Tassi, et al.,[47] have reported on a series of 52 patients with focal dysplasia who underwent surgery. In addition to MR imaging and scalp EEG, stereo-EEG was used in some patients to localize the lesions. Overall, 70% of the patients who underwent resection experienced excellent outcomes, with cessation of seizures or more than a 90% reduction in seizure frequency. One interesting observation in this series was that patients with Type II FCD fared better than patients with Type I FCD. Seventy-five percent of the patients with Type II FCD had complete cessation of seizures, compared with 62% of patients with Type IA FCD and 50% of patients with Type IB FCD.

Kral, et al.,[29] have described 53 patients in whom a diagnosis of FCD was made, 72% of whom had complete cessation of seizures after surgery and an additional 4% of whom had no more than two seizures per year after surgery. Identification of structural abnormalities on MR images was key to predicting seizure outcome. Multilobar involvement was identified as a predictor of poor outcome in this study. It is important to note that there was no difference in outcome between the patients with temporal as compared to extratemporal involvement in this series. This finding is probably partly due to the fact that most of the extratemporal involvement was in the frontal lobe.

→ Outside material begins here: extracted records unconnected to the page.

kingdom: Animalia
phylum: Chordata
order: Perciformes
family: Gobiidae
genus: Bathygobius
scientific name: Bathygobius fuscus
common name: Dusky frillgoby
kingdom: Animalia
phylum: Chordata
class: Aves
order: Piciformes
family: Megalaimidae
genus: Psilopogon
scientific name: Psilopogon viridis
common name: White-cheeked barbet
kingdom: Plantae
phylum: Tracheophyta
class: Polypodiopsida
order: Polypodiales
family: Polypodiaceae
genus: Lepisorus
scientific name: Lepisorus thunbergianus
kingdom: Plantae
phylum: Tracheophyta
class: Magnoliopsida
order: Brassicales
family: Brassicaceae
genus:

Bautista, et al.,[4] have reviewed their experience with surgical treatment of FCD in adults. In this large series of 55 patients, 36 patients had temporal lesions, 19 had extratemporal lesions, and four had multilobar involvement. Most of the patients (87%) showed focal lesions on MR images, and approximately 60% showed additional pathological features such as central nervous system infection, hippocampal sclerosis, or low-grade tumor. Overall, 65% of these patients became seizure free, and 19% had significant improvement.

In contrast, in a series of 39 pediatric patients that has been described by Hader, et al.,[21] 72% of the patients had good seizure control, although there was no significant correlation between seizure control and imaging characteristics, histopathological findings, or location of the lesions. It is important to note that 16 patients had incomplete resection of the lesion and underwent multiple subpial resections. One half of these demonstrated good seizure control after the procedure. Thus, multiple subpial resections may offer additional benefit, especially for patients in whom the abnormal tissue cannot be resected due to functional considerations.

Cohen-Gadol, et al.,[10] have reported their experience with 22 patients with FCD. As in other series, complete resection with histopathological confirmation of a clean margin predicted good outcome. Ninety-two percent of patients who underwent complete resection became seizure free after the procedure, compared with only 43% of the patients who had margins still positive for FCD. Of the 22 patients, 20 patients harbored abnormalities identified on MR images. As in other series, the lesion areas with abnormal discharge often extended beyond the abnormal area identified on MR images. Fauser, et al.,[18] have correlated the control of seizures after resection with histopathological findings and have found that patients with Type I FCD fared better than those with Type II FCD. Sixty-three percent of patients with Type IA and 55% of those with Type IB were seizure free after surgery, compared with 43% of patients with Type IIA and 50% of those with Type IIB.

Chapman, et al.,[9] have described outcomes for 24 patients who had intractable seizures and normal MR imaging findings. In 42% of these patients, FCD was found. Overall, 80% of the patients had a significant reduction in the number of seizures after resection. This finding suggests that many patients with intractable seizures and normal MR imaging findings may have FCD and that resection should still be attempted in these patients, as good outcomes are frequently observed.

Hamiwka, et al.,[22] have reported results of a 10-year follow up of patients who had cortical malformations and underwent resection. Thirty-one of these patients had FCD. Only 32% of the patients remained seizure free over 10 years. Once again, the extent of resection was the most important factor in determining seizure control outcome.